Select balanced, personalized exercises for a user.
Pipeline:
1. Filter by equipment availability
2. Score by goal alignment and balance
3. Optionally re-rank with ML model
4. Select top exercises ensuring variety
"""
# Load exercises if not cached
if self._all_exercises is None:
self._all_exercises = self.repository.get_all_exercises()
# Step 1: Hard constraint filtering
feasible = filter_with_alternatives(
self._all_exercises,
user.available_equipment
)
if len(feasible) < target_count:
# Not enough exercises available
return feasible
# Step 2 & 3: Rank by composite score or ML
if use_ml and self.ml_ranker and self.ml_ranker.is_trained:
ranked = self.ml_ranker.rank_exercises(feasible, user, top_k=target_count * 2)
else:
ranked = self.scorer.rank_exercises(
feasible, user, self.balancer, top_k=target_count * 2
)
# Step 4: Greedy selection with balance checking
selected = []
for exercise, score in ranked:
if len(selected) >= target_count:
break
# Check if this adds value to balance
balance_score = self.balancer.calculate_coverage_score(selected, exercise)
if balance_score > 0.1 or len(selected) < 3: # always take first few
selected.append(exercise)
return selected

Conclusion

Building an intelligent exercise selection system requires treating constraints and preferences as separate concerns.

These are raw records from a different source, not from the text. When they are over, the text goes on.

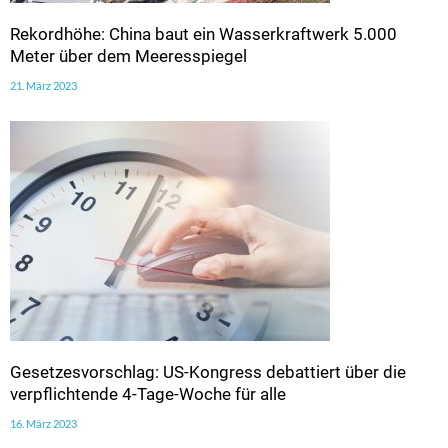
Rekordhöhe: China baut ein Wasserkraftwerk 5.000
Meter über dem Meeresspiegel
21. März 2023
Gesetzesvorschlag: US-Kongress debattiert über die
verpflichtende 4-Tage-Woche für alle
16. März 2023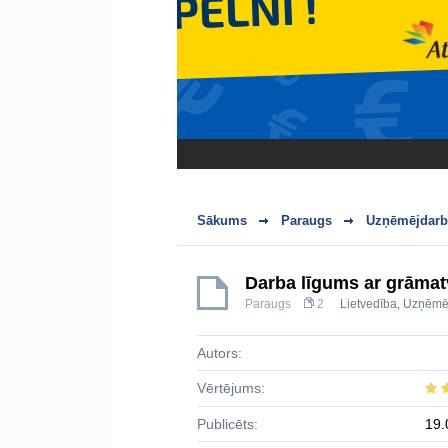
Sākums
Paraugs
Uzņēmējdarbī
Darba līgums ar grāmat
Paraugs
2
Lietvedība
,
Uzņēmē
Autors:
Vērtējums:
Publicēts:
19.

Equipment availability creates hard boundaries that must be respected. Muscle balance and user goals create soft preferences that guide ranking within those boundaries.

Key takeaways:

  • Model the domain carefully - The database schema enables all downstream algorithms
  • Filter before scoring - Hard constraints (equipment) narrow the candidate pool efficiently
  • Balance competing objectives - Muscle coverage, user goals, and variety all matter
  • Learn from feedback - ML personalization improves recommendations over time
  • Keep it interpretable - Combine rule-based scoring with ML rather than replacing it entirely

The same architectural patterns apply to other constrained recommendation problems: recipe selection with dietary restrictions, travel planning with budget limits, or course scheduling with prerequisite chains. The key is separating hard constraints from soft preferences and building systems that respect both.